PROBLEM –
Only the lines of the data holding the string "сайта" need to be returned.

--- DATASET RECORDS Enclosed Below ---

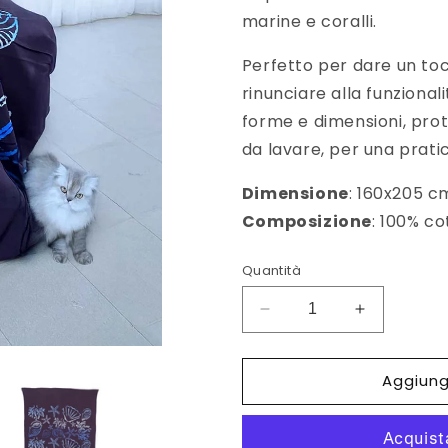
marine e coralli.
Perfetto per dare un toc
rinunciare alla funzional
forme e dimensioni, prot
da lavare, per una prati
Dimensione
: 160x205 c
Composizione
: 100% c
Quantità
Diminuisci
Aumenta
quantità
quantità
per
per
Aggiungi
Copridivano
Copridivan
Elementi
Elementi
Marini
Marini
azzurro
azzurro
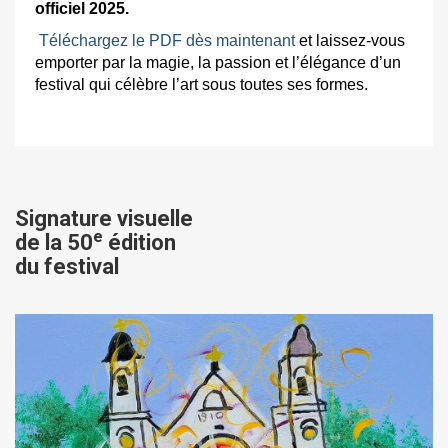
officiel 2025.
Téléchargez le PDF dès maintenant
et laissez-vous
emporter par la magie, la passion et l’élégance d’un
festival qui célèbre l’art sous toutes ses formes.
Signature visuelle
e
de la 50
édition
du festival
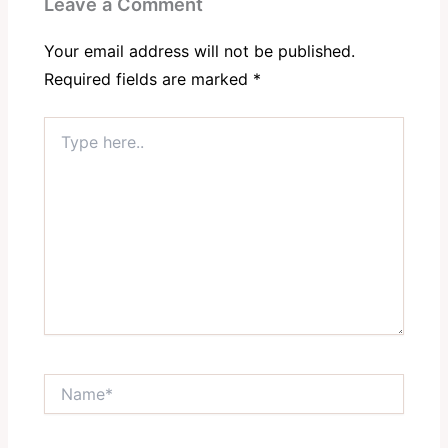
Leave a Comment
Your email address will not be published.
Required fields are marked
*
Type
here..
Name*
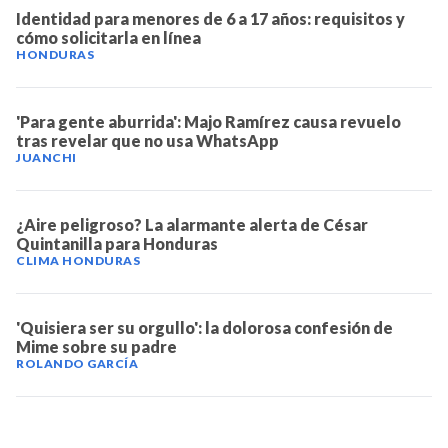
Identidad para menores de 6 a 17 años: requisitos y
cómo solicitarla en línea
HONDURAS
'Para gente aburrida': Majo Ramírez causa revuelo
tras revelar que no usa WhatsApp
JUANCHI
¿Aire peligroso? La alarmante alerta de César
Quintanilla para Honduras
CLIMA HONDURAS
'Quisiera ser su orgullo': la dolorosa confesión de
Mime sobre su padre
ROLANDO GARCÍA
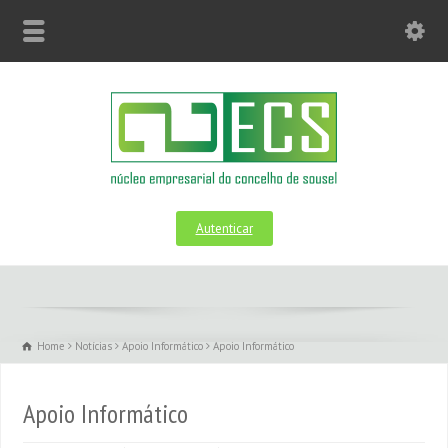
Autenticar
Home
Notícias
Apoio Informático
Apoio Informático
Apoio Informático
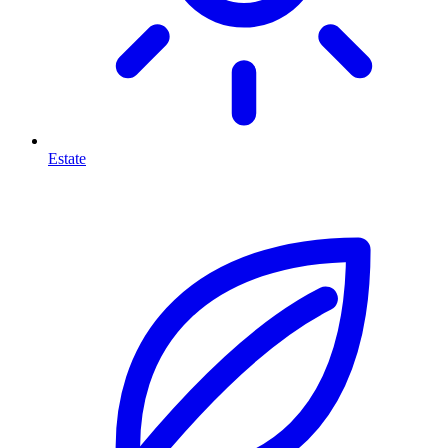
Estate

--- End of Enclosed DATASET RECORDS ---
--- DATASET RECORDS Enclosed Below ---

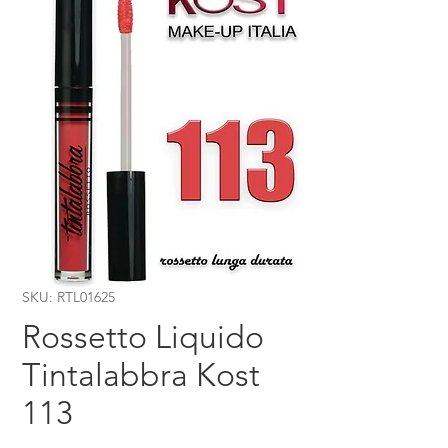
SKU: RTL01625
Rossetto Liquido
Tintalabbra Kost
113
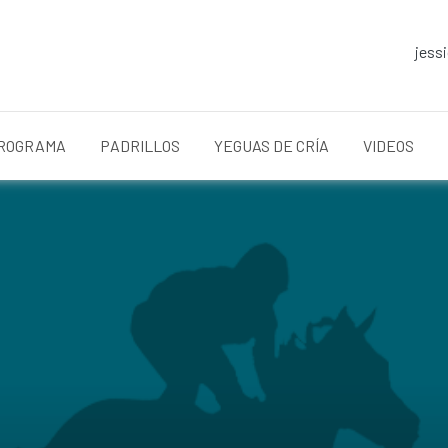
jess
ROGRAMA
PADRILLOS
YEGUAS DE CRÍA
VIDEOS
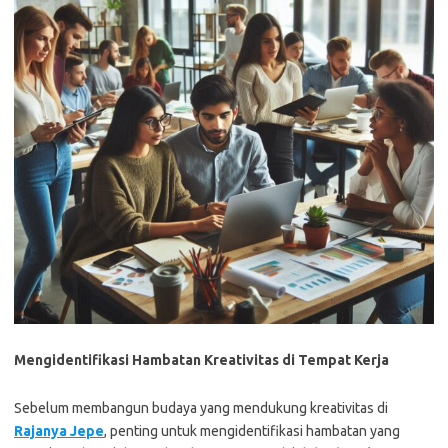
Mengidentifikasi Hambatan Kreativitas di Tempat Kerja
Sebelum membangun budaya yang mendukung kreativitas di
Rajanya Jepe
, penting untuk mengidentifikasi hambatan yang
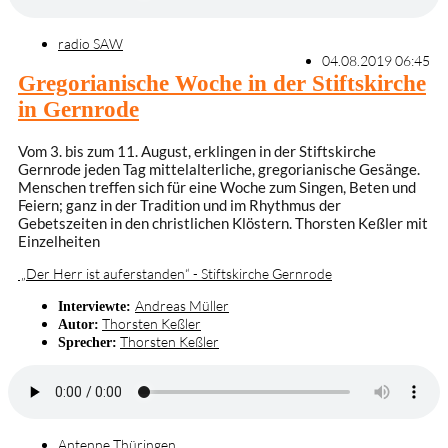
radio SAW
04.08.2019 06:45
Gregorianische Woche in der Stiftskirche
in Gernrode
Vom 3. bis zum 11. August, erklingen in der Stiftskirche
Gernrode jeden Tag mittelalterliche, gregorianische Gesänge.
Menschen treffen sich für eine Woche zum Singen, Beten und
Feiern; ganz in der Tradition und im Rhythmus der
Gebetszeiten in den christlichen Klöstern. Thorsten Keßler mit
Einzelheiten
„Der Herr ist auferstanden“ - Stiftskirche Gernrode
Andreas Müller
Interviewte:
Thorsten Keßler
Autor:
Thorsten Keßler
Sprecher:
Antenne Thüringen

--- End of Enclosed DATASET RECORDS ---
--- DATASET RECORDS Enclosed Below ---

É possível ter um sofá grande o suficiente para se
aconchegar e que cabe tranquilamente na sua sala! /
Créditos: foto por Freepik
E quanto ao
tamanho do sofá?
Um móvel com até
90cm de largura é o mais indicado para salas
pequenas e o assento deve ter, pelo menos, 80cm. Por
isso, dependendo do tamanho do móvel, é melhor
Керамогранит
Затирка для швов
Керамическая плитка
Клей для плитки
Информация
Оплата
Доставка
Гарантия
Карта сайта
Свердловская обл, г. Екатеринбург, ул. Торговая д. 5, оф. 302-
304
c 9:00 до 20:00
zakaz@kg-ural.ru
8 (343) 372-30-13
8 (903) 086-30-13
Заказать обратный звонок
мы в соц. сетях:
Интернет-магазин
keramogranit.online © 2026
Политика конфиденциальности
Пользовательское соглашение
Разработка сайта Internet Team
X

--- End of Enclosed DATASET RECORDS ---

ANSWER BOX –
Карта сайта
Разработка сайта Internet Team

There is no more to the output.